Lettera di un babbo bis dalla sala parto
Sono diventato babbo per la seconda volta e dopo la lettera di un babbo dalla sala parto nel 2018, a grande richiesta (?) scrivo la lettera di un babbo bis dalla sala parto
Sono diventato babbo per la seconda volta e dopo la lettera di un babbo dalla sala parto nel 2018, a grande richiesta (?) scrivo la lettera di un babbo bis dalla sala parto.
Torno quindi al 31 gennaio 2021: Matilde, si chiama così, è nata con un parto naturale e quindi l’ho vista nascere. Tommi è nato con un cesareo e, va da sé, in sala operatoria. E’ stato un parto veloce quello di Mati (veloce per me, provate a dirlo alla mamma…). Dall’arrivo in sala parto le contrazioni, “quelle che ci piacciono” direbbero le ostetriche, si sono manifestate praticamente subito tanto che ricordo ad un tratto di essermi messo a contarle con l’orologio. “Una ogni due minuti. Una ogni due minuti”. Non solo: ho tenuto persino il ritmo con il respiro. “Arriva”, la mamma alle ostetriche. “Respira, respira e butta fuori”, le ostetriche alla mamma. E io a me stesso: “Ok respira e butta fuori”. “Mettiti qui se te la senti” mi dicono ad un certo punto. “Ok”. In pratica si tratta della seggiola (non la poltrona) quella tonda vicina vicina al letto. Il momento della anestesia richiesta dalla mamma non l’ho vissuto da dentro: ti chiedono di aspettare fuori.
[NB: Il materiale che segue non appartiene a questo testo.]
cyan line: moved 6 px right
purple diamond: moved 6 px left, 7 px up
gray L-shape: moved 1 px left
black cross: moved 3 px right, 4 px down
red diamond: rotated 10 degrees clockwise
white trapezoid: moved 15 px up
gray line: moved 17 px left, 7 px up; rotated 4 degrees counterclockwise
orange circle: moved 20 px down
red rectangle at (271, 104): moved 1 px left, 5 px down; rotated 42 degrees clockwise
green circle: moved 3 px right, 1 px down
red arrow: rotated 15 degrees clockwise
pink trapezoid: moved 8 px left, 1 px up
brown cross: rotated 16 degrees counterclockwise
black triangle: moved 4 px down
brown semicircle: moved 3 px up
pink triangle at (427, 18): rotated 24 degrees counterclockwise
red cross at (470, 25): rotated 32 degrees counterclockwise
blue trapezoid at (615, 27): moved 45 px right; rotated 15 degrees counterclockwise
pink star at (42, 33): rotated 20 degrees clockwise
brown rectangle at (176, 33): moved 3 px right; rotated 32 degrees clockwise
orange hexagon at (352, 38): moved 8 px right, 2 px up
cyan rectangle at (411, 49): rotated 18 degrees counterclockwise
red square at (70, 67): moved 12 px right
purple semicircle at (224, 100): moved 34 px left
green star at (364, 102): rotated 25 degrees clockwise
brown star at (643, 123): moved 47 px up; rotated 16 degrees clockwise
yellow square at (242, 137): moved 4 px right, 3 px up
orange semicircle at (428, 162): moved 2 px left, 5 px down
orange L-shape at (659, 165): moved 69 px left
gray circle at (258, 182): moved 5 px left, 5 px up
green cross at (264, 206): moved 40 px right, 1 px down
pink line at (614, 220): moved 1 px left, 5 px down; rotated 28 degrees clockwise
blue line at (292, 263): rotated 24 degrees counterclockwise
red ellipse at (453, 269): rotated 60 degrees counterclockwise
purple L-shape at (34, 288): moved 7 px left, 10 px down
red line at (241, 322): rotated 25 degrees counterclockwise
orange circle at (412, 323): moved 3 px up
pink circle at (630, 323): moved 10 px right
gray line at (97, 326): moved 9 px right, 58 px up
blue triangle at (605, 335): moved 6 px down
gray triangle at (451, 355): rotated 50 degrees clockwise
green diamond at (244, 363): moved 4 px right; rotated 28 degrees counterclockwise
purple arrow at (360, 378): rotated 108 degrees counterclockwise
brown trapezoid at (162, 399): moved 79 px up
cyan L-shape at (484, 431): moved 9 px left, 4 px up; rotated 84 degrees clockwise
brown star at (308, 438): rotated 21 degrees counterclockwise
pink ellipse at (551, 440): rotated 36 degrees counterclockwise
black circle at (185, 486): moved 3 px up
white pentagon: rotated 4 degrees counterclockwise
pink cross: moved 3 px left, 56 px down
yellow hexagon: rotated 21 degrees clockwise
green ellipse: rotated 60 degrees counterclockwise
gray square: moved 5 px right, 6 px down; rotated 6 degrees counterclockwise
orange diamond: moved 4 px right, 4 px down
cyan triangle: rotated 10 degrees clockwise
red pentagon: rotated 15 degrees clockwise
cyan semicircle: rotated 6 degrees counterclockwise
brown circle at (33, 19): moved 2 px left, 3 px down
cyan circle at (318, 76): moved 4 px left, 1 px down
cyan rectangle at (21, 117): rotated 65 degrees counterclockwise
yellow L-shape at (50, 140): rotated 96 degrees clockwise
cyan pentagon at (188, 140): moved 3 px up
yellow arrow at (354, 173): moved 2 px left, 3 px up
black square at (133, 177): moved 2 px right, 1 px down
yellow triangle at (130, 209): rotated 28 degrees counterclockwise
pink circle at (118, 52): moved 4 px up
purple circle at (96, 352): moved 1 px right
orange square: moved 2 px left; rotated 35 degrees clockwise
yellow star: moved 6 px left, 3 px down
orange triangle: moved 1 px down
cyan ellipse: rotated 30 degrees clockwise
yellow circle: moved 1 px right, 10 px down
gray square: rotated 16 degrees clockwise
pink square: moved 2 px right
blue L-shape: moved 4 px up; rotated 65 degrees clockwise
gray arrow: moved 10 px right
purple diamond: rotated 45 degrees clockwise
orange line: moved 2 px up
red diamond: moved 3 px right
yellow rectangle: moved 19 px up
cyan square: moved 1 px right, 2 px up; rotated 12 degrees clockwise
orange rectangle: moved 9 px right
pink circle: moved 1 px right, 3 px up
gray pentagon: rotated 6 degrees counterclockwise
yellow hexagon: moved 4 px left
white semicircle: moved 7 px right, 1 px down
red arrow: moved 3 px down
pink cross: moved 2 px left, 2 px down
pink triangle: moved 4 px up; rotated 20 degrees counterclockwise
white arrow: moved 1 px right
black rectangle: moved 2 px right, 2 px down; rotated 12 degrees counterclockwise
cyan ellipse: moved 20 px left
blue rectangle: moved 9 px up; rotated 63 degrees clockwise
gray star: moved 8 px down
Ma io con l’orecchio ho continuato nel mio compito, non richiesto, di contatore di contrazioni. Regolari, anzi a tratti mi è sembrato di contarne una ogni minuto. E già che c’ero ne ho approfittato per ripassare le bellissime lettere appese nel corridoio scritte da neo mamme di ringraziamento al personale sanitario. Lettere che, detto per inciso, sottoscrivo.
Rientrato in sala parto, dopo l’anestesia, la nascita di Matilde è arrivata presto. “Eccola, eccola. Spingi. Ancora una”, l’ostetrica Cecilia alla mamma. Io mi sono fatto forza dicendomi: “Voltati, piano, ma girati”. Prima la testina e poi in braccio alla ostetrica. “Ueeeee”. La mascherina ti nasconde la bocca e il naso ma non può nascondere gli occhi. “Ce la fai? Vuoi passare sulla poltrona”. “No, no mi appoggio al muro. Ci sono”. Mi sono guardato bene dal passare davanti però avevo rotto il ghiaccio e ho pure assistito al taglio del cordone che ha fatto la mamma. Una campionessa, detto per inciso, anche stavolta. L’emozione più grande è stato il pensiero, da figlio unico, che mio figlio Tommi era appena diventato fratello maggiore di mia figlia Matilde.
ps rileggendo, dopo aver scritto questa, la lettera di un babbo dalla sala parto mi sono reso conto di avere toccato altri argomenti. Meglio, vuol dire che non mi sono ripetuto!